Йозеф Рот - Берлин и его окрестности (сборник)
Неизвестный фотограф. Реклама в берлинском метро. Около 1928–1933 гг.
Это желание утверждается в сознании прохожих тем сильнее, чем явственнее в оформлении витрины подчеркивается неразрывная связь новой стиральной машины с современным бытовым комфортом вообще; тогда как в соответствии с той же логикой примитивное, чудовищное обыкновение «по старинке» тереть белье на грубой стиральной доске в жестяном корыте с очевидностью влечет за собой погрязание в бедняцком, неудобном и нездоровом образе жизни. Ибо в витрине, демонстрирующей прежний, примитивный и, в сущности, недостойный человека способ освобождения белья от грязи, можно увидеть не только деревянную бадью, замшелую и чуть ли не покрытую плесенью, – нет! В этой допотопной прачечной все омерзительно! Ядовитая ржа разъедает железные обручи, которые из последних сил удерживают в своих чахоточных объятиях трухлявые доски. На заднем плане разрисованная декорация показывает нам в высшей степени негигиеничную кухонную утварь, которую явно моют и чистят редко и неправильно, да и развешена она на искусно изображенных ржавых гвоздях с таким устрашающим уродством, что вред ее для здоровья несомненен. Шаткий, неудобный, кособокий стул примостился возле угловатого стирального столика на хотя и чугунных, но расползающихся, кривых и рахитичных ножках. Вы только гляньте! Вот как в прежние времена, до изобретения новой стиральной машины, прозябало несчастное человечество: денно и нощно горбилось оно над своими жестяными корытами, заскорузлыми руками тщетно оттирая грязь со своего нечистого белья. А если случалось горемычной прачке на минутку присесть, то только на такой вот убогий стул, грозивший ежесекундно развалиться даже под тщедушным весом ее и без того отощавшего тела. И всё это наши дурни предки называли жизнью! По утрам плеснув на свои измученные лица пригоршню кишащей бактериями колодезной воды из убогого умывальника, что еле-еле держится на вон том разболтанном умывальном столике, они ходили вечно грязные и в конце концов умирали от бубонной чумы, чьи бациллы гнездились и размножались в их допотопных бадьях и корытах.

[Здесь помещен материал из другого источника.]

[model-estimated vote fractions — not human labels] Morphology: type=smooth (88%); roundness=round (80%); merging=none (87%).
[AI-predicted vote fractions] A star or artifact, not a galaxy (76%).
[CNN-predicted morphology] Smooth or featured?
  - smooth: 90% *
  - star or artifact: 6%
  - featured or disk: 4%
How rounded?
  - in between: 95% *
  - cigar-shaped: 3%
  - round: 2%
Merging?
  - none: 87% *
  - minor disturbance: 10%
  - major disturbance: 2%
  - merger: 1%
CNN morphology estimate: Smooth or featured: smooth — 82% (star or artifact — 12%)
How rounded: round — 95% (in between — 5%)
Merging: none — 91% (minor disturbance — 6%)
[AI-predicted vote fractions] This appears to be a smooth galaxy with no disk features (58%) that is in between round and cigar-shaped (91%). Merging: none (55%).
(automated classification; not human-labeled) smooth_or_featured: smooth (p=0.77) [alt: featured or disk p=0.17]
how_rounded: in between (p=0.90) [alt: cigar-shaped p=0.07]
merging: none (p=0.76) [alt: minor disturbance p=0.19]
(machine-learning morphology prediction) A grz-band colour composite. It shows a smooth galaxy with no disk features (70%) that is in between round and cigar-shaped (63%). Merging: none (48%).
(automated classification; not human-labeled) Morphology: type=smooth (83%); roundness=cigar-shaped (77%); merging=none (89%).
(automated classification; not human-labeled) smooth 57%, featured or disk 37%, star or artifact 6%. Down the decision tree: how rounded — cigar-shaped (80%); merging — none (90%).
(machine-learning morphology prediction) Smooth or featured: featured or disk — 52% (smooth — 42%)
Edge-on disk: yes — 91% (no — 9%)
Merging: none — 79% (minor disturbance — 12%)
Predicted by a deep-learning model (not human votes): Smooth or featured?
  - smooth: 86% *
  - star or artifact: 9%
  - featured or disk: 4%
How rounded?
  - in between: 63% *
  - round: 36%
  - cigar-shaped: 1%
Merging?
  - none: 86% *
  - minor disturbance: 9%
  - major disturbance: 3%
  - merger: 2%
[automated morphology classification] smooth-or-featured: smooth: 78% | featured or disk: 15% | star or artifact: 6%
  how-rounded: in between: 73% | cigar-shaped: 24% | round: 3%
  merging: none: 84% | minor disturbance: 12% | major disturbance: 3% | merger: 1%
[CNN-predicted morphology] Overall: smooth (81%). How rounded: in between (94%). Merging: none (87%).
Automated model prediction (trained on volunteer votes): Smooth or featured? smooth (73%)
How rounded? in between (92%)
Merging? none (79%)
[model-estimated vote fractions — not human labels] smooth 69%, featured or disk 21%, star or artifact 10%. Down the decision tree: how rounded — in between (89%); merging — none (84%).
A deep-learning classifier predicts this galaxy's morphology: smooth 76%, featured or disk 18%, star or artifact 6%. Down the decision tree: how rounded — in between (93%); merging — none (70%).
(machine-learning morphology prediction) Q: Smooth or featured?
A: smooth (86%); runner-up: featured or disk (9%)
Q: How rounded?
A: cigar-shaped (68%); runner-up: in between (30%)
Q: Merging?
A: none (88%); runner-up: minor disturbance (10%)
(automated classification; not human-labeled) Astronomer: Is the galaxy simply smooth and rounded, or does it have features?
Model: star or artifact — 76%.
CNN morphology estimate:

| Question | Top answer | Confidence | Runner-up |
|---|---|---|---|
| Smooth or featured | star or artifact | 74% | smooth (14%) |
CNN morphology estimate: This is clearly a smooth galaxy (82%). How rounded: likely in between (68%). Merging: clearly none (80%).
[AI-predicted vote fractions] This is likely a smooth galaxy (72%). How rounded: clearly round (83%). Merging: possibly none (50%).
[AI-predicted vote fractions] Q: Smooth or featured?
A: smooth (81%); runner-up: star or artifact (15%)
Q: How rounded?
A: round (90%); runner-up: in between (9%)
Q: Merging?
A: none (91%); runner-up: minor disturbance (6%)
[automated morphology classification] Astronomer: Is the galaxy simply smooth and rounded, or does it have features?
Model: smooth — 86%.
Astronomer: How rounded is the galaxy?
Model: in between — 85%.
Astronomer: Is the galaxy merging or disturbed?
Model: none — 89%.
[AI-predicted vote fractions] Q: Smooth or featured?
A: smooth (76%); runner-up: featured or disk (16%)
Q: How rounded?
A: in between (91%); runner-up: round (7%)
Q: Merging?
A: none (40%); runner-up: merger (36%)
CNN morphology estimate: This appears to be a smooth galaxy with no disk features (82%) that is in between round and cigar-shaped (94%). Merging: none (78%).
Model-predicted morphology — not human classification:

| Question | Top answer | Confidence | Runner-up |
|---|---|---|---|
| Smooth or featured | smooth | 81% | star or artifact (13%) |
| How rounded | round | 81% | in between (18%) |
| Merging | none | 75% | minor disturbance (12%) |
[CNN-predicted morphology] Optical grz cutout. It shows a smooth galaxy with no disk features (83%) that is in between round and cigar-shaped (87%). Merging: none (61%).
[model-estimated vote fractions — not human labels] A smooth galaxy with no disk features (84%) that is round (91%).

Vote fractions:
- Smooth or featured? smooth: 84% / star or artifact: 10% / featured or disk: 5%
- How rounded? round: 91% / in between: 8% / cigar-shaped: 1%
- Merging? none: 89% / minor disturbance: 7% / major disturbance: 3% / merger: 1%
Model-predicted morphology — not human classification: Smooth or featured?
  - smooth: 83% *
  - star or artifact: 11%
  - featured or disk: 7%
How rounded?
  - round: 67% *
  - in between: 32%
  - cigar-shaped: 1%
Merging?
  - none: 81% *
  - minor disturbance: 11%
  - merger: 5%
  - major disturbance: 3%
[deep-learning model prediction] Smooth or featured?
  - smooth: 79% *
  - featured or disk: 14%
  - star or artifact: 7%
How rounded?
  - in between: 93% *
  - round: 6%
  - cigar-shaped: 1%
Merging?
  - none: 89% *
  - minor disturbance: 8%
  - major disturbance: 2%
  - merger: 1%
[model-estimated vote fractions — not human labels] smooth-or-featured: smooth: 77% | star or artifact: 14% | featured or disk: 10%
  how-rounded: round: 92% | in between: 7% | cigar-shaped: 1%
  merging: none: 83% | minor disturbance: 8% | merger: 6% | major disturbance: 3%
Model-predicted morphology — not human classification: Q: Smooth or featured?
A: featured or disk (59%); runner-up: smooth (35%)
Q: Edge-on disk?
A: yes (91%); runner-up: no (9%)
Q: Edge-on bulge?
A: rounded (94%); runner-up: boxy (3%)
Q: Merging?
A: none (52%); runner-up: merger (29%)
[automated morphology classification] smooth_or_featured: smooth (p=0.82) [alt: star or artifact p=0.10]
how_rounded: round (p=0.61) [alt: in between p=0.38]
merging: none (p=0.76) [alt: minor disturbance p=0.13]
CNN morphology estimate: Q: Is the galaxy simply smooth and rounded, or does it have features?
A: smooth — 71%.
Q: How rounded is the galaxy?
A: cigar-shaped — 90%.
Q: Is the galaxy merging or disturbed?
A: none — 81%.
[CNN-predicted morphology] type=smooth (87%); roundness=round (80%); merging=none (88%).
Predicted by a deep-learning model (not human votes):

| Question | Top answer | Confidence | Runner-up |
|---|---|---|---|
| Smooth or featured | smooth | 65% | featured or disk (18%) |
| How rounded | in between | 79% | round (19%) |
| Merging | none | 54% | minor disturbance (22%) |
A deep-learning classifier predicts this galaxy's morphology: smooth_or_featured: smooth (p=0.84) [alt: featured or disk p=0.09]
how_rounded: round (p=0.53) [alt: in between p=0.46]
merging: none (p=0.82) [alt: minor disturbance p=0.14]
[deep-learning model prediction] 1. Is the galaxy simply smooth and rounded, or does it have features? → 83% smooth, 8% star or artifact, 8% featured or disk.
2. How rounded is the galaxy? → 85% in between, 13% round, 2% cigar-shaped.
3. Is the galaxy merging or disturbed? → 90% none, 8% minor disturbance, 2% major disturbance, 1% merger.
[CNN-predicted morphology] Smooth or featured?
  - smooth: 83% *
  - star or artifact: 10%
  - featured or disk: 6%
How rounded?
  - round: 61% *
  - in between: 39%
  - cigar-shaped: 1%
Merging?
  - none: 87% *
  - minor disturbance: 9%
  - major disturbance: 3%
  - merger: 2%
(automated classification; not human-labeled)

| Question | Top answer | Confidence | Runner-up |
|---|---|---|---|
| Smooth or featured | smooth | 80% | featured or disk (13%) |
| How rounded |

Зато сегодня – с тех пор, как изобретена новая стиральная машина, – как нетрудно убедиться, все стало совсем по-другому: кастрюли сияют серебристым алюминием, светлая кухонная мебель и плита поражают удобством и чистотой, человек здесь уже не сгибается в три погибели, а гордо стоит в полный рост возле сияющего аппарата из нержавеющей стали, управляемого одним грациозным движением руки, одним поворотом послушного рычага, этот человек принимает душ в фарфорово-белоснежной ванне, по три раза на дню меняет чистые рубашки и умирает в конце концов в преклонном возрасте просто от старческой немощи, хотя и этой причине смерти осталось жить от силы несколько десятилетий, ибо современная медицина, несомненно, победит и ее. Земная жизнь возле современной стиральной машины сравнима разве что с существованием в раю, которое в связи с этим за ненадобностью вообще стало весьма сомнительным. Неужели нужны еще какие-то доказательства? Что ж, современная коммерция готова предоставить и их. Опасение, что бытовой реквизит и размалеванные декорации не окажут на прохожих должного воздействия, породило в коммерческих головах гениальную в своей простоте и несомненно американскую идею поместить в витрине рядом с предметами и муляжами живых людей. Ведь, по счастью, антисанитарные старушки времен допотопных стиральных корыт еще не все вымерли. Вот одну такую бабусю и наняли, запихнули в витрину, как некую трижды проклятую Данаиду[9], и приказали за скудную поденную плату впустую стирать грязные рубашки. Зато в современную витрину определили ее внучку, живую, молоденькую, хорошенькую, беспрерывно манипулирующую кнопками и рычагами стиральную гёрл, в кокетливом колпачке, чулочках искусственного шелка и с маникюром.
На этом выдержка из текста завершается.